The Wisconsin win is important but don't even think about declaring victory yet.
We are winning important fights but the battle continues especially in red states where it seems everything is under attack.
Do you remember how it felt in the days after the last midterm elections? I do. For weeks, the ubiquitous right wing propaganda machine produced poll after poll to prove the inevitability of their complete triumph. The unstoppable red wave was coming, and the only thing the rest of us could do was submit. We went to the polls with equal measures of fear and devotion.
And the next morning our flag was still there. We were elated.
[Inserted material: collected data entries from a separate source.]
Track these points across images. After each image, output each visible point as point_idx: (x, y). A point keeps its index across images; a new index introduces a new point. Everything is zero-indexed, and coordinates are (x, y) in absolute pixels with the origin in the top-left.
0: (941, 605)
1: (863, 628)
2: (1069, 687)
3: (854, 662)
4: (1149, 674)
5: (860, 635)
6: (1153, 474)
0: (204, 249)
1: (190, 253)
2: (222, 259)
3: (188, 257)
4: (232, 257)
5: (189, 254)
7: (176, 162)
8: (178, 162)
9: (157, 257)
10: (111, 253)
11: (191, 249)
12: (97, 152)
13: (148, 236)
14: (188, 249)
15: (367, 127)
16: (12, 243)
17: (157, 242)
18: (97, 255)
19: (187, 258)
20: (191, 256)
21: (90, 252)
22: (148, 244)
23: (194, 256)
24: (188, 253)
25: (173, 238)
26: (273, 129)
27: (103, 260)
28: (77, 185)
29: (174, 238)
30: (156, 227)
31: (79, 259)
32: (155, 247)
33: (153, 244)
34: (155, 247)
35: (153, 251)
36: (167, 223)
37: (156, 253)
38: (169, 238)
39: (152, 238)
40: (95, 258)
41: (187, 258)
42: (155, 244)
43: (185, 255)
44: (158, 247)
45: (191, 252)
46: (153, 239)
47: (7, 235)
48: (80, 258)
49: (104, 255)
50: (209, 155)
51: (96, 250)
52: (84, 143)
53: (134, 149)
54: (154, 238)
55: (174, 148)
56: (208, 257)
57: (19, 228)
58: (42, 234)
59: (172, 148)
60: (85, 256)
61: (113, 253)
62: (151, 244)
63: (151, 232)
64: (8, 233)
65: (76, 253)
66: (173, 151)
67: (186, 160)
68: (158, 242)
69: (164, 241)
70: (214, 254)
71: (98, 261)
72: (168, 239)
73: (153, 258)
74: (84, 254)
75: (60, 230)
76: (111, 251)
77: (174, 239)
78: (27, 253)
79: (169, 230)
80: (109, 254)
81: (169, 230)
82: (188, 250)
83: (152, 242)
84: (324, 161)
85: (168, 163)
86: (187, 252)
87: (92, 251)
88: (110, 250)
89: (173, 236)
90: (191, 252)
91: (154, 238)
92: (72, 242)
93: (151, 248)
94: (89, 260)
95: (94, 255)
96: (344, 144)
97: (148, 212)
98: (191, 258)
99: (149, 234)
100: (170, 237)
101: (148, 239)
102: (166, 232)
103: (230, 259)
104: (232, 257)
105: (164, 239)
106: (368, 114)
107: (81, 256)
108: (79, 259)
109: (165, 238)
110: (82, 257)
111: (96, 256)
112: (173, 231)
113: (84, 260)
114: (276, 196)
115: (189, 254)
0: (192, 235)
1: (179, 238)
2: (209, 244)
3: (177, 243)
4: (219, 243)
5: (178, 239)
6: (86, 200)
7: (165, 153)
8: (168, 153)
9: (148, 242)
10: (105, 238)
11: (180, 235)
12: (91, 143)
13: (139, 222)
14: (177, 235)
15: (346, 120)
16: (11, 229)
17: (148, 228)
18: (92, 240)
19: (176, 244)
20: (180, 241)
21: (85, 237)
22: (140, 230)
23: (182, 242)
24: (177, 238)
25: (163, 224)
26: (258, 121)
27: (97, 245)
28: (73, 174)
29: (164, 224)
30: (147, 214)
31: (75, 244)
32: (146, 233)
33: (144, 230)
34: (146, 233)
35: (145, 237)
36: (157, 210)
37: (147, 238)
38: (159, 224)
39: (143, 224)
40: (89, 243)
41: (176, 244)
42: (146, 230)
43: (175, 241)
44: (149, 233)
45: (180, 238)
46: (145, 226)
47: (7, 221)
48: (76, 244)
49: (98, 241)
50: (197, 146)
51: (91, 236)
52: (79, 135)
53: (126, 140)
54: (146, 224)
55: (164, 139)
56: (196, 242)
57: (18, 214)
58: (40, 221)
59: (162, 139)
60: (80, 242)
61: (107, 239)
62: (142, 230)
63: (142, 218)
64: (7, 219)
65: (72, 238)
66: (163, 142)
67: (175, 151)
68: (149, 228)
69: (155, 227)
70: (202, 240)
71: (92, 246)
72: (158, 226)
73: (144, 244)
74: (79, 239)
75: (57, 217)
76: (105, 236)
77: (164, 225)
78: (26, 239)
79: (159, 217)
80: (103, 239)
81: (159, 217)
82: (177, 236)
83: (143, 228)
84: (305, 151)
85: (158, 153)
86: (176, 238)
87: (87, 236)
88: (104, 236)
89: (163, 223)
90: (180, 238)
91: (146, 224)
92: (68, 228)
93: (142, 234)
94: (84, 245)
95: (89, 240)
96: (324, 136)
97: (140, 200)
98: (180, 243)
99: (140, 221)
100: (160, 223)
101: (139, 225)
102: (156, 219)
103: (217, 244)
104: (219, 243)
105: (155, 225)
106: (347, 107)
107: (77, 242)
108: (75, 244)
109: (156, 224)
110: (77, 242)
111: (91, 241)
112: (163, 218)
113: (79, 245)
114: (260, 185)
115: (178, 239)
MAGA world was despondent.
And yet… The victory was partial, contingent. In Washington, the Republican-led U.S. House of Representatives now is a platform for whacky conspiracies. Jim Jordan’s Committee on the so-called “Weaponization of Government” is spending huge sums to to search for alleged “deep state” scandals and rehash old canards. Meanwhile, Speaker McCarthy’s singular legislative achievement is a bill that will increase the deficit, further empower big oil, and increase our reliance on fossil fuels. About the looming crash into the debt ceiling, they have so far offered nothing.
At the federal level, the Senate and the President are a check on MAGA power. Not so in the states. There, extreme MAGA republicans are accelerating their attacks. The recently unthinkable is now fact: in a major American city, Jackson, Mississippi, the GOP has imposed a separate police and judicial system for white and black residents. And Black residents have been stripped of any control of those systems. In Ohio, a new voter ID bill means tens of thousands of residents, from students at Ohio State University to seniors who no longer drive, will not be able to vote in the state. In Florida, Governor DeSantis and his rubber stamp legislature continue to abuse their power to enact cruel laws targeting the most vulnerable Americans.
It is a hard lesson: Yesterday’s great day for American democracy must be seen as just one more day in a very long campaign.
To be sure, it feels good to win. A great deal of hard work delivered victories on many fronts: Donald Trump was indicted in New York. In bringing charges, Alvin Bragg reminded us that no one is above the law. In DC, a three-judge panel ruled against Mr. Trump’s contention that his former Chief of Staff was shielded from testifying to what he witnessed in the run up to January 6th, and on that fateful day. In Chicago, a hard-fought mayoral race ended with both sides accepting the results and agreeing to come together to move the city forward. In Wisconsin, by an unheard-of majority, voters chose to put a Democrat on their Supreme Court, changing the majority of that court and breaking its partisan approach to abortion rights and gerrymandering. These wins don’t just feel good; they will have important consequences both in the short term, and for the ultimate fate of our democracy.
Janet Protasiewicz in Milwaukee, Wisconsin. Photograph: Evelyn Hockstein/Reuters
History is turning in our favor. In Wisconsin Democrats are moving from defense to offense. In Michigan, where autocrats have been turned out, state government is once again making lives better, attracting private capital, and building infrastructure. Across America, in places as different as Arizona and Maine people are organizing to tune out the endless stream of nonsense and conspiracy and to instead focus on making government work for us again.
We are winning, but we have not won. Stay strong. Stay active. Stay the course.